- Born: November 10, 1896 Hiroshima Prefecture, Japan
- Died: March 3, 1970 (aged 73)
- Occupation: Physician
- Known for: The director of Ooshima Seishoen Sanatorium between 1934 and 1969, Overseas trip oa a leprosy doctor (1973), Studies on leprosy, papers in journals amounted to 144

= Taiji Nojima =

Japanese dermatologist

Taiji Nojima (野島 泰治, Nojima Taiji) was a Japanese dermatologist at Ooshima Seishoen Sanatorium for 41 years, including director for 36 years.
He attended many international leprosy congresses and visited many overseas leprosy sanatoriums.

==History==
Nojima was born in Hiroshima Prefecture in 1896, and graduated from Osaka Medical University (now Osaka University) in 1921. In 1923, he worked at Sotojima Hoyoin Sanatorium. In 1927, he worked at Ooshima Seishoen Sanatorium.
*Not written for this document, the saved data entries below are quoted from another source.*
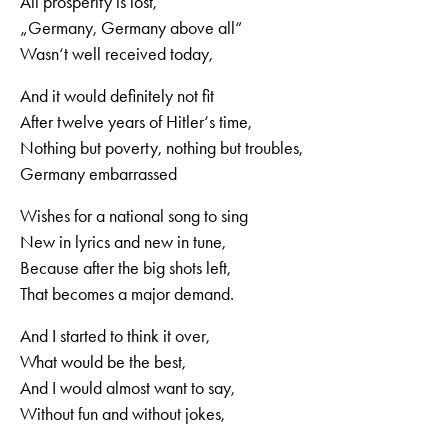
All prosperity is lost,
„Germany, Germany above all“
Wasn‘t well received today,
And it would definitely not fit
After twelve years of Hitler‘s time,
Nothing but poverty, nothing but troubles,
Germany embarrassed
Wishes for a national song to sing
New in lyrics and new in tune,
Because after the big shots left,
That becomes a major demand.
And I started to think it over,
What would be the best,
And I would almost want to say,
Without fun and without jokes,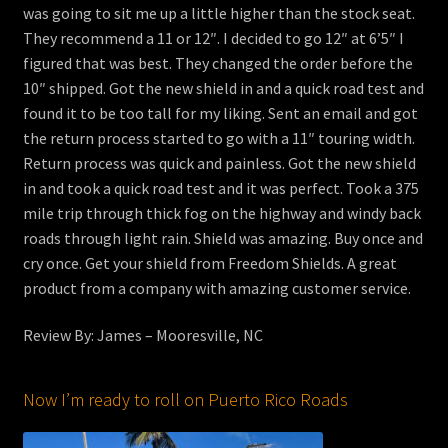
was going to sit me up a little higher than the stock seat.
They recommend a 11 or 12″. I decided to go 12″ at 6’5″ I
figured that was best. They changed the order before the
10″ shipped. Got the new shield in and a quick road test and
found it to be too tall for my liking. Sent an email and got
the return process started to go with a 11″ touring width.
Return process was quick and painless. Got the new shield
in and took a quick road test and it was perfect. Took a 375
mile trip through thick fog on the highway and windy back
roads through light rain. Shield was amazing. Buy once and
cry once. Get your shield from Freedom Shields. A great
product from a company with amazing customer service.
Review By: James – Mooresville, NC
Now I’m ready to roll on Puerto Rico Roads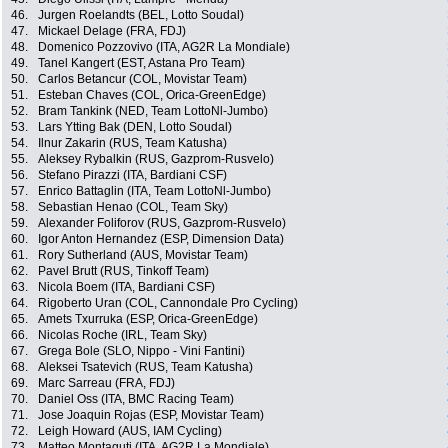
46.
Jurgen Roelandts (BEL, Lotto Soudal)
47.
Mickael Delage (FRA, FDJ)
48.
Domenico Pozzovivo (ITA, AG2R La Mondiale)
49.
Tanel Kangert (EST, Astana Pro Team)
50.
Carlos Betancur (COL, Movistar Team)
51.
Esteban Chaves (COL, Orica-GreenEdge)
52.
Bram Tankink (NED, Team LottoNl-Jumbo)
53.
Lars Ytting Bak (DEN, Lotto Soudal)
54.
Ilnur Zakarin (RUS, Team Katusha)
55.
Aleksey Rybalkin (RUS, Gazprom-Rusvelo)
56.
Stefano Pirazzi (ITA, Bardiani CSF)
57.
Enrico Battaglin (ITA, Team LottoNl-Jumbo)
58.
Sebastian Henao (COL, Team Sky)
59.
Alexander Foliforov (RUS, Gazprom-Rusvelo)
60.
Igor Anton Hernandez (ESP, Dimension Data)
61.
Rory Sutherland (AUS, Movistar Team)
62.
Pavel Brutt (RUS, Tinkoff Team)
63.
Nicola Boem (ITA, Bardiani CSF)
64.
Rigoberto Uran (COL, Cannondale Pro Cycling)
65.
Amets Txurruka (ESP, Orica-GreenEdge)
66.
Nicolas Roche (IRL, Team Sky)
67.
Grega Bole (SLO, Nippo - Vini Fantini)
68.
Aleksei Tsatevich (RUS, Team Katusha)
69.
Marc Sarreau (FRA, FDJ)
70.
Daniel Oss (ITA, BMC Racing Team)
71.
Jose Joaquin Rojas (ESP, Movistar Team)
72.
Leigh Howard (AUS, IAM Cycling)
73.
Matteo Montaguti (ITA, AG2R La Mondiale)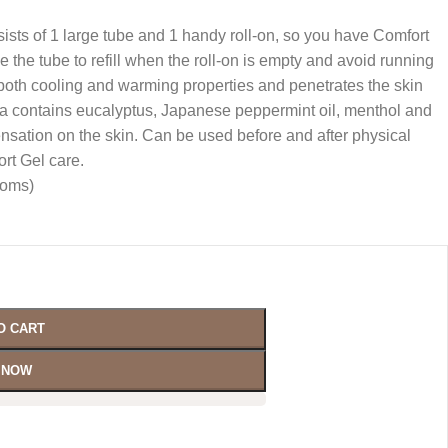
ists of 1 large tube and 1 handy roll-on, so you have Comfort
 the tube to refill when the roll-on is empty and avoid running
both cooling and warming properties and penetrates the skin
la contains eucalyptus, Japanese peppermint oil, menthol and
nsation on the skin. Can be used before and after physical
ort Gel care.
moms)
O CART
 NOW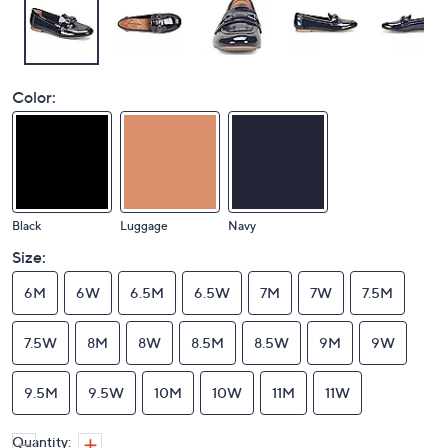
Color:
Black
Luggage
Navy
Size:
6M
6W
6.5M
6.5W
7M
7W
7.5M
7.5W
8M
8W
8.5M
8.5W
9M
9W
9.5M
9.5W
10M
10W
11M
11W
Quantity: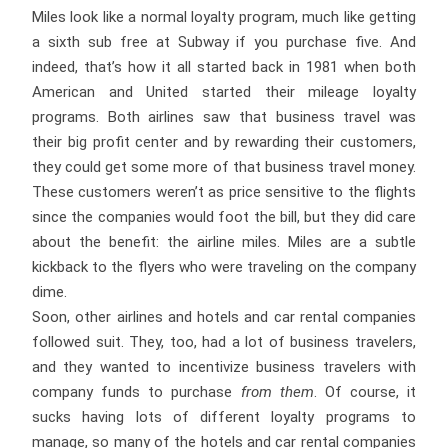
Miles look like a normal loyalty program, much like getting
a sixth sub free at Subway if you purchase five. And
indeed, that’s how it all started back in 1981 when both
American and United started their mileage loyalty
programs. Both airlines saw that business travel was
their big profit center and by rewarding their customers,
they could get some more of that business travel money.
These customers weren’t as price sensitive to the flights
since the companies would foot the bill, but they did care
about the benefit: the airline miles. Miles are a subtle
kickback to the flyers who were traveling on the company
dime.
Soon, other airlines and hotels and car rental companies
followed suit. They, too, had a lot of business travelers,
and they wanted to incentivize business travelers with
company funds to purchase
from them
. Of course, it
sucks having lots of different loyalty programs to
manage, so many of the hotels and car rental companies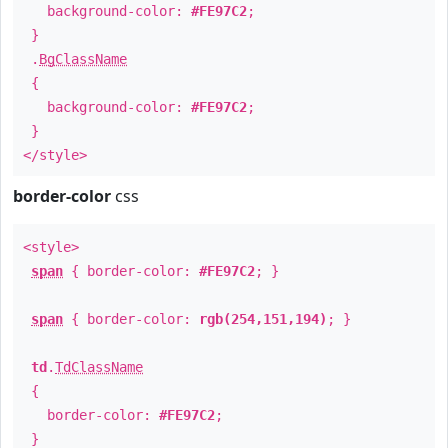
background-color:
#FE97C2
;
}
.
BgClassName
{
background-color:
#FE97C2
;
}
</style>
border-color
css
<style>
span
{ border-color:
#FE97C2
; }
span
{ border-color:
rgb(254,151,194)
; }
td
.
TdClassName
{
border-color:
#FE97C2
;
}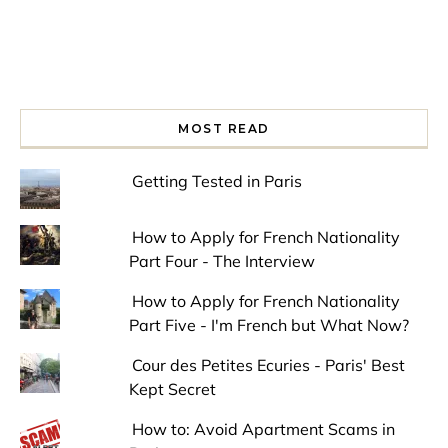
MOST READ
Getting Tested in Paris
How to Apply for French Nationality
Part Four - The Interview
How to Apply for French Nationality
Part Five - I'm French but What Now?
Cour des Petites Ecuries - Paris' Best
Kept Secret
How to: Avoid Apartment Scams in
In 1932, Nojima earned a Ph.D. for studies on the serum reactions in leprosy. In 1934, he became the director of Ooshima Seishoen Sanatorium. In 1937, he was the president of the 10th Congress of the Japanese Leprosy Association at Takamatsu. In 1956, Nojima attended a leprosy congress in Rome and reported on the leprosy situation in Japan. Subsequently, he visited many leprosy sanatoriums throughout the world, and reported his experiences through various means in Japan. Nojima retired in 1969, and died on March 3, 1970.

==Works==

- Inoru- Overseas Trips of a Leposy Doctor 1973, Kyoto.
  - He visited various leprosy sanatoriums over the world, including Southeast Asia, Europe, North and South America, Philippines. The approval of the first trip to Europe by the Ministry of Welfare was very difficult and he had to travel at his own expense and by ship. The conditions of overseas leprosy sanatoriums were known through him who wrote many articles in a sanatorium journal.
- Essays - "Leprosy, Pickled ume(plum) and Military Policemen", 1971.
  - This was also a collection of his essays published in a sanatorium journal. The title came from his experiences at the end of the last war. Amid confusion of the end of the war, he was given a truck by the Navy and was using for the sanatorium, and was arrested by the Army and he was beaten up illegally.
- A collection of works by Dr. Taiji Nojima.
  - Papers read at congresses or published in journals amounted to 144. Throughout his life, he studied tuberculosis and leprosy; he claimed one theory that tuberculosis bacilli and the bacilli which cause leprosy are the same(ichigen-ron)

==Criticisms==
Nojima criticized the opinions of Noboru Ogasawara at congresses. He was considered to be a member of the Kensuke Mitsuda school. In his essay, he recommended Kensuke Mitsuda for an Order of Cultural Merits.